Throughout the year, though, there are many ways to make a meaningful gift to a cause close to our hearts, either in the near term or as part of a longer term estate plan. Here are three ways you can leave a lasting legacy:

1. Make immediate giving part of your daily life through cash donations or donations of Non-Registered Securities.
Cash donations are the most common way to make an impact on the communities you care about and it has never been easier. Many employers offer automatic payroll deductions and charitable organizations can set up pre-authorized debit options through your bank account or credit card. Not only does pre-planned giving help charities do their work; it also helps you plan your own monthly budget. And don’t forget, when making a donation to a registered charity, you will receive a tax donation receipt which can be claimed on your tax return as a credit.

Alternatively, if you are holding publicly traded securities which have appreciated in value in your non-registered account (e.g. not held in a RRSP or RRIF) consider donating them “in-kind” to a charity. In return, you’ll get a tax receipt equal to the fair market value of the securities donated, and you will not be taxed on the capital gains accrued on those securities, as you would if you sold the securities during your lifetime.

2. Arrange future gifts through your estate planning
Deciding how to distribute your estate in advance helps ensure your loved ones or important charities will be taken care of at your passing. There are many ways to achieve this goal. You can leave a set cash legacy, direct specific assets (publicly-traded shares or land, for example) or bequeath a share of the residue of your estate. Outlining your charitable wishes through your will has benefits. You can enjoy the use of your assets while you are alive, knowing that charities that are important to you will benefit in your will. Enhanced charitable tax credits are also available at this time.

Another way to do this is to consider a Charitable Remainder Trust. Individuals who are comfortable living off the income produced by assets may want to take advantage of the tax benefits that a living trust can provide. You receive the income from the trust throughout your lifetime, but upon your death, the remainder will pass directly to the charity you name as the beneficiary.

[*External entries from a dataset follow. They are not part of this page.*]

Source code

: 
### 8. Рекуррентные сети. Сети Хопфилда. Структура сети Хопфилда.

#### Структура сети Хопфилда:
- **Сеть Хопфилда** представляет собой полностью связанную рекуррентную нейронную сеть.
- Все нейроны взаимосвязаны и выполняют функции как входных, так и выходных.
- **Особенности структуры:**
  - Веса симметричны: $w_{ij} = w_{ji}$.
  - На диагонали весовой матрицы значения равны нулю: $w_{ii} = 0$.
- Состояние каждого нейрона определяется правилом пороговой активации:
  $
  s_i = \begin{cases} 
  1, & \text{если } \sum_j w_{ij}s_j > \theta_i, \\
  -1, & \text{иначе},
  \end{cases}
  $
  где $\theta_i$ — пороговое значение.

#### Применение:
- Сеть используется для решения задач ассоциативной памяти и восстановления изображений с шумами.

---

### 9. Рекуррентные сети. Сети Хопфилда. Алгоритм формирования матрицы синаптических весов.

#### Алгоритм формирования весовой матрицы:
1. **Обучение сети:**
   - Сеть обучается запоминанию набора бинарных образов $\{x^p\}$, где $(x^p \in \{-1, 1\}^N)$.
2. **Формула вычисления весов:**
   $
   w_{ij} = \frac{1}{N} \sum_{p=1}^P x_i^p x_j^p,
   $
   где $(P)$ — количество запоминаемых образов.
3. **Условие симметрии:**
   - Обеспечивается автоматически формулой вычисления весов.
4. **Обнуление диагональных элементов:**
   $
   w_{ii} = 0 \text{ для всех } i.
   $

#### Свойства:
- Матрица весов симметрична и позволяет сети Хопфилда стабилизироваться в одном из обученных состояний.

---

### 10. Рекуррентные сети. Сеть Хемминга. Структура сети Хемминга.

3. Think about the long-term benefits of creating a donor advised fund
If you want to establish a legacy by donating a lump sum now, but spread it among various charities or distribute it over several years, consider establishing a donor advised fund. This effectively creates a pseudo foundation for a fraction of the cost of setting up a private foundation. You receive the tax receipt when you make the donation and can then allocate the funds to any of Canada’s registered charities.

Charitable donations attract both federal and provincial non-refundable tax credits. On the federal side, you get a credit of 15 percent for the first $200 of annual charitable donations. The federal credit rate jumps to 29 percent for additional cumulative donations above $200. Regardless of what, or how, you choose to give, generosity never goes unnoticed by those in need. With proper planning, professional advice, and a big-picture view of the opportunities that exist, we do all have small ways to make our own kind of difference.”